Monday, January 21, 2013

New Year, New Ways

I am one of those people who likes new year's resolutions. I made some great ones last year. I didn't achieve all of them, but I worked on each a bit, which makes me proud. This year, I decided to renew a few of last year's resolutions - do more yoga and learn spanish - plus, I've been forming some rather unique new ones. One of the most important is that I won't beat myself up for being a good person. It sounds silly, I know, but my last post was full of detest for my "good" self, so I felt that I had to decide whether I would hate myself, change myself, or accept myself. I decided that being a good person was not something that I should be fighting. The real problem is that I need to be smarter and safer.

That leads to the second resolution: I will google people more. You might be laughing, but as I'm building a new life for myself I am letting new people into it, rapidly. If I have a tool in my hand that will give me some background about those that I am befriending then I should use it! This is a big deal to me because I am also a polite person and "googling" someone feels impolite. It even feels a little sneaky. It feels so strange, in fact, that it took me the first 20 days into the new year before I decided to do it.

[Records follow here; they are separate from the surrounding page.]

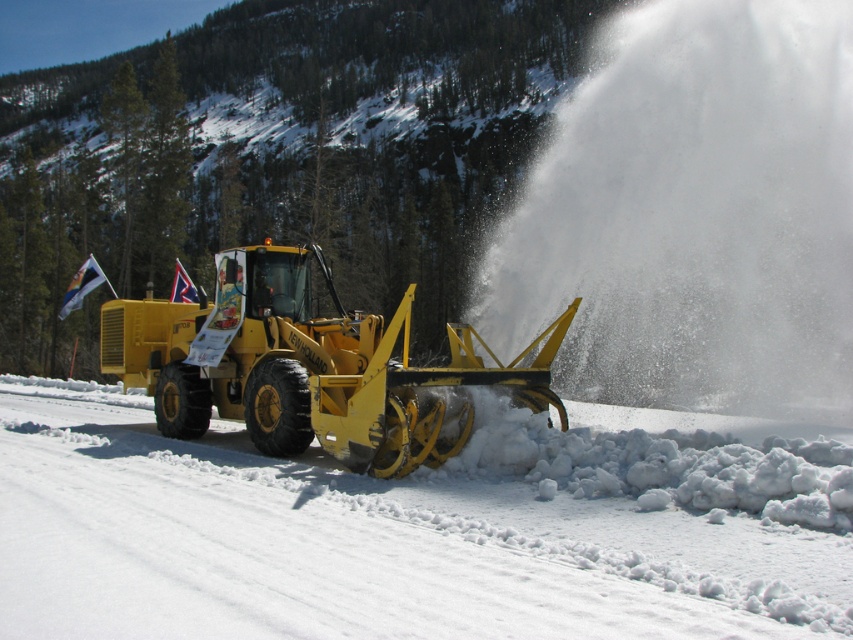
Does yellow rubber snowplow at center appear on the left side of yellow metallic snowplow at center?

In fact, yellow rubber snowplow at center is to the right of yellow metallic snowplow at center.

Is point (668, 560) more distant than point (183, 336)?

No, it is in front of (183, 336).

Is point (171, 566) closer to camera compared to point (300, 362)?

Yes, it is in front of point (300, 362).

The image size is (853, 640). I want to click on yellow rubber snowplow at center, so click(358, 545).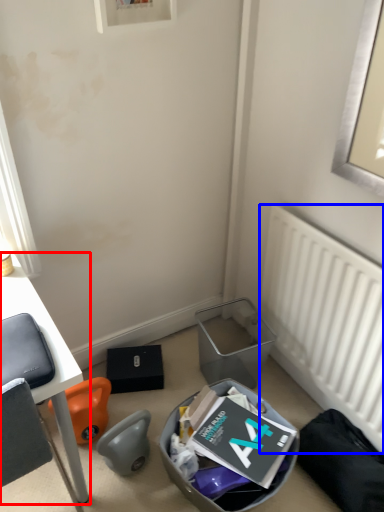
Question: Which object is further to the camera taking this photo, desk (highlighted by a red box) or radiator (highlighted by a blue box)?

Choices:
 (A) desk
 (B) radiator

Answer: (B)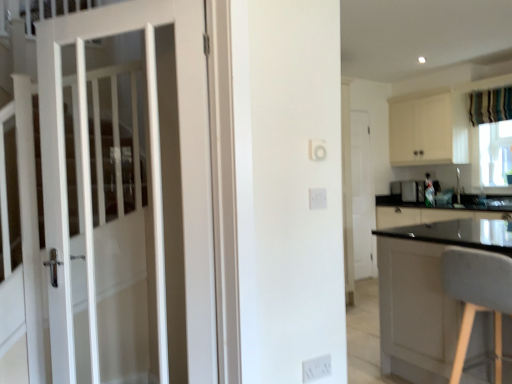
Question: From a real-world perspective, is gray fabric chair at right physically located above or below white matte door at center, arranged as the 1th door when viewed from the back?

Choices:
 (A) above
 (B) below

Answer: (B)

Question: Considering their positions, is gray fabric chair at right located in front of or behind white matte door at center, the 2th door positioned from the left?

Choices:
 (A) front
 (B) behind

Answer: (A)

Question: Which is farther from the metallic silver toaster at right?

Choices:
 (A) white plastic electric outlet at lower center
 (B) white matte door at center, marked as the 2th door in a front-to-back arrangement
 (C) striped fabric curtain at upper right
 (D) gray fabric chair at right
 (E) transparent plastic window screen at right

Answer: (A)

Question: Which is farther from the white wooden door at left, which is counted as the 1th door, starting from the front?

Choices:
 (A) white plastic electric outlet at lower center
 (B) striped fabric curtain at upper right
 (C) white matte door at center, the 1th door viewed from the right
 (D) transparent plastic window screen at right
 (E) metallic silver toaster at right

Answer: (E)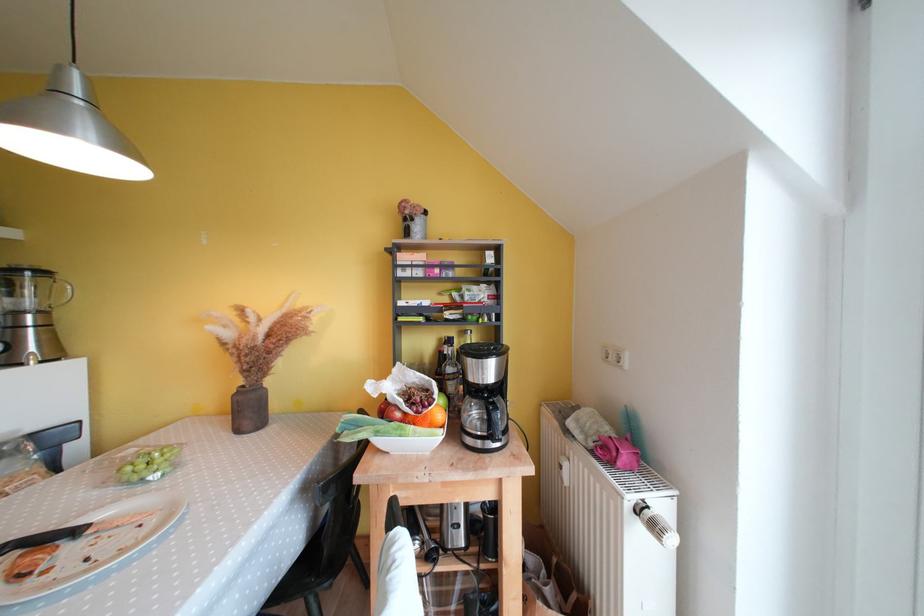
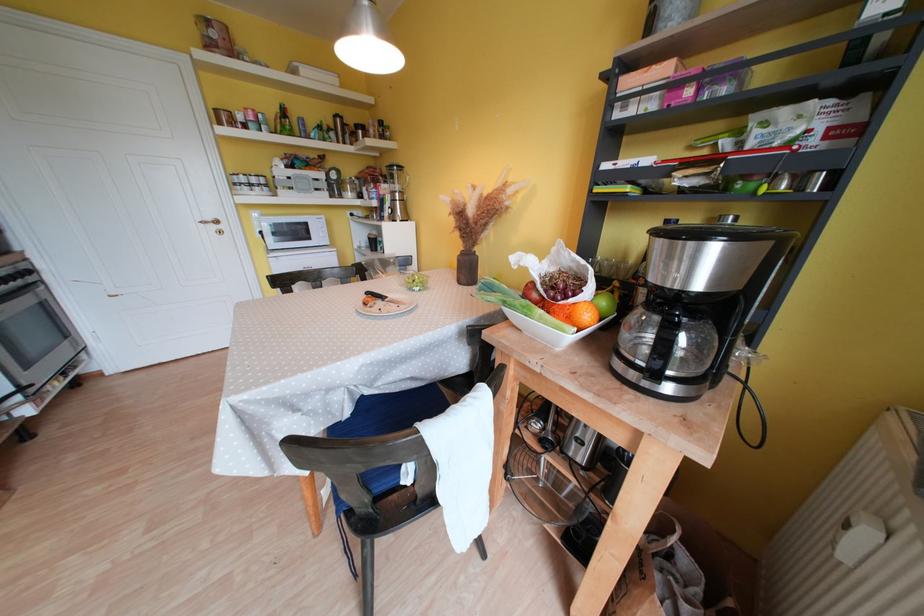
How did the camera likely rotate?

The camera rotated toward left-down.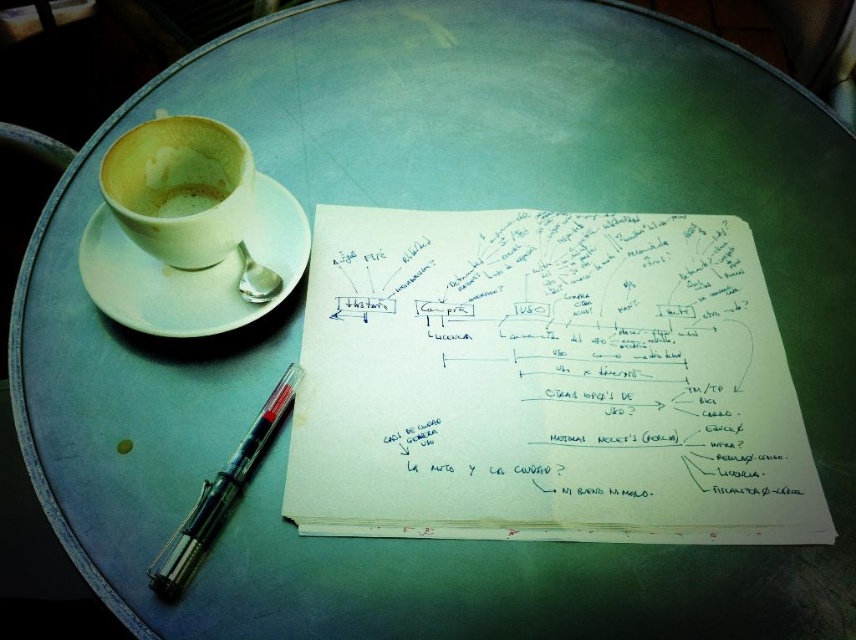
You are a barista preparing a drink and need to place both the white ceramic saucer at upper left and the white matte cup at upper left on a shelf. The shelf has limited vertical space. Which object should you place first to ensure both fit without exceeding the shelf height?

The white ceramic saucer at upper left is much taller than the white matte cup at upper left, so you should place the white matte cup at upper left first to leave enough vertical space for the taller saucer.

You are organizing the items on the table and need to place the black metallic pen at lower left closer to the edge. Can you move the white matte cup at upper left to access it?

The white matte cup at upper left is positioned over the black metallic pen at lower left, so you need to move the white matte cup at upper left first to access the black metallic pen at lower left.

You are organizing items on a round light blue table. You need to place both the white matte cup at upper left and the black metallic pen at lower left. According to their current positions, which item is closer to the center of the table?

The white matte cup at upper left is closer to the center of the table than the black metallic pen at lower left because the pen is positioned behind the cup, indicating it is further away from the center.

Drumroll for my first google project . . . I made a new friend, a man quite a bit older than myself. I enjoy his company. He seems smart and kind. He flatters me to a ridiculous extent, which made me question whether he is flirting with me. I feel a mix of pleasure and discomfort in his presence. It bothered me to the point that he became my first google project. I sighed as I pulled up an old news article from the google list with his mug shot on it. Several years ago he killed a cyclist while drunk driving. The article pointed out that it was not his first incident of drunk driving. He went to prison for several years.

Lord almighty, a felon and possible alcoholic. Just my luck.

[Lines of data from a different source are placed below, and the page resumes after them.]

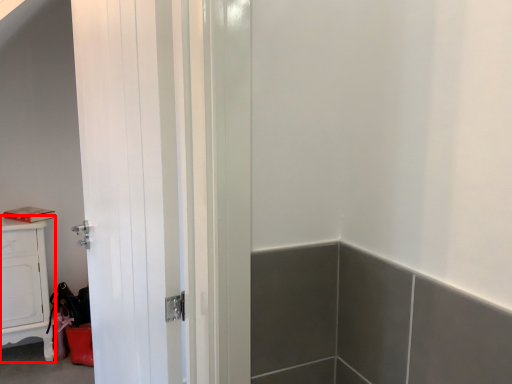
Question: From the image's perspective, considering the relative positions of cabinetry (annotated by the red box) and door in the image provided, where is cabinetry (annotated by the red box) located with respect to the staircase?

Choices:
 (A) below
 (B) above

Answer: (A)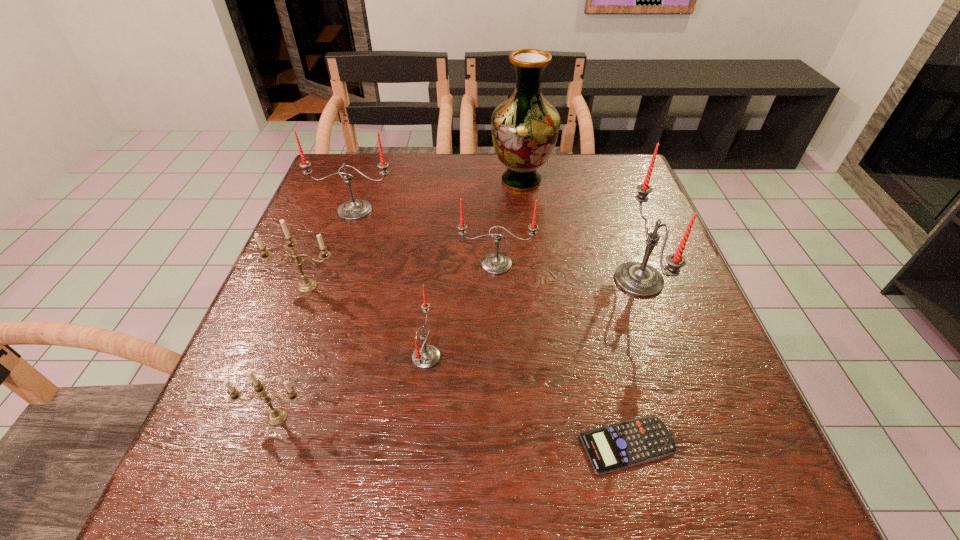
In order to click on vase in this screenshot , I will do `click(525, 127)`.

Image resolution: width=960 pixels, height=540 pixels. I want to click on the farthest object, so click(x=525, y=127).

Where is `the tallest candle`? the tallest candle is located at coordinates (639, 279).

This screenshot has height=540, width=960. Identify the location of the biggest red candle. (639, 279).

The image size is (960, 540). In order to click on the leftmost red candle in this screenshot , I will do `click(354, 209)`.

This screenshot has width=960, height=540. Find the location of `the second farthest object`. the second farthest object is located at coordinates (354, 209).

Identify the location of the second red candle from right to left. This screenshot has height=540, width=960. (496, 263).

Identify the location of the fifth candle from left to right. This screenshot has width=960, height=540. (496, 263).

Identify the location of the bigger metallic candle. (306, 285).

Identify the location of the nearest red candle. The height and width of the screenshot is (540, 960). (426, 356).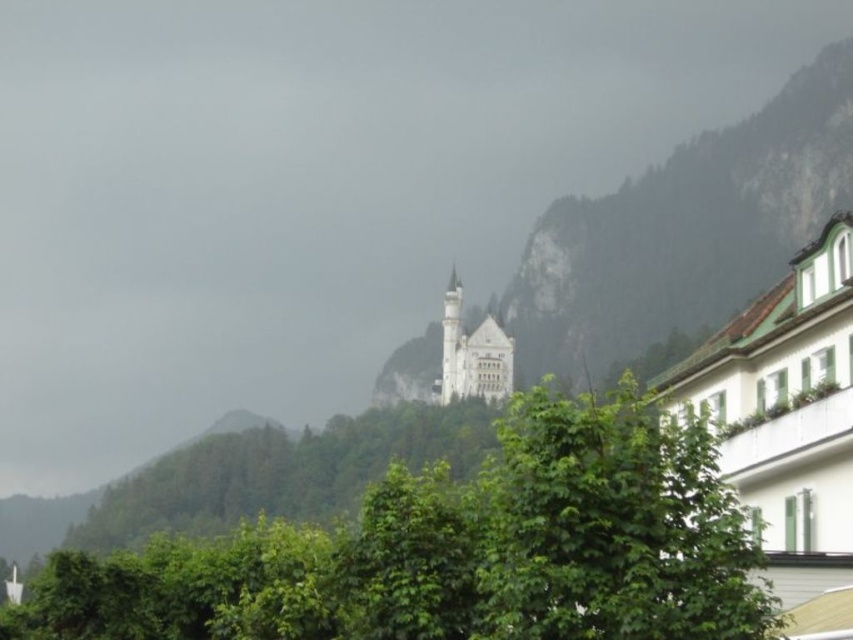
Question: Among these points, which one is nearest to the camera?

Choices:
 (A) (421, 529)
 (B) (753, 241)

Answer: (A)

Question: Is green leafy tree at center positioned before white stone castle at center?

Choices:
 (A) yes
 (B) no

Answer: (A)

Question: Can you confirm if green leafy tree at center is thinner than white stone castle at center?

Choices:
 (A) no
 (B) yes

Answer: (B)

Question: Is green leafy tree at center behind white stone castle at center?

Choices:
 (A) no
 (B) yes

Answer: (A)

Question: Which point is closer to the camera?

Choices:
 (A) (560, 573)
 (B) (751, 122)

Answer: (A)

This brings me to my third resolution: don't hide significant things from the people who matter. Like anyone else, I have a tendency to glaze over information that I believe my family and friends will criticize. It might be a natural and normal habit, but I've decided it is immature and sometimes harmful. The people who have proven their love for me in the last few years are exactly the people I should be sharing the story of my life with and trusting them to help me form a healthier, safer existence.

My google project is a good example because, even as I read the article, I knew that I would probably still give him a chance at friendship. My instinct was to not mention any of this to my mother, who I feared would judge me as a fool for being kind to a convict. However, I was true to my resolution and told her about the story. I shared it in a black humor tone, starting with "Do you want to hear something awful?" After the story, she just looked sad and shook her head, but didn't say anything harsh. I figure I'll give her a day to soak it in and then ask her what she thinks about it tomorrow.

And if my mother suggests that I stay away from the convicted drunk driving murderer? Well, that makes sense. I'll be glad that my mother wants me safe. And I might even listen to her . . . But he did serve his time and has been "rehabilitated". He is probably sober. He might be terribly repentent and needs the world to give him a chance . . . Or he is a manipulative addict looking for a good person to be his patsy.

Well, this debate could go on a while, so I'm going to set it on the shelf for a week or so . . . In the meantime, I will just be satisfied that I am keeping to my new resolutions.

Oh yeah, Jake was sentenced to 8 years in prison for combined counts of sexual assault and attempted sexual assault on a minor by a person in a position of trust. This news is still soaking into my head and heart. I'm not exactly disappointed or upset by it. I figure I can take my time in forming my opinion and reaction on this news.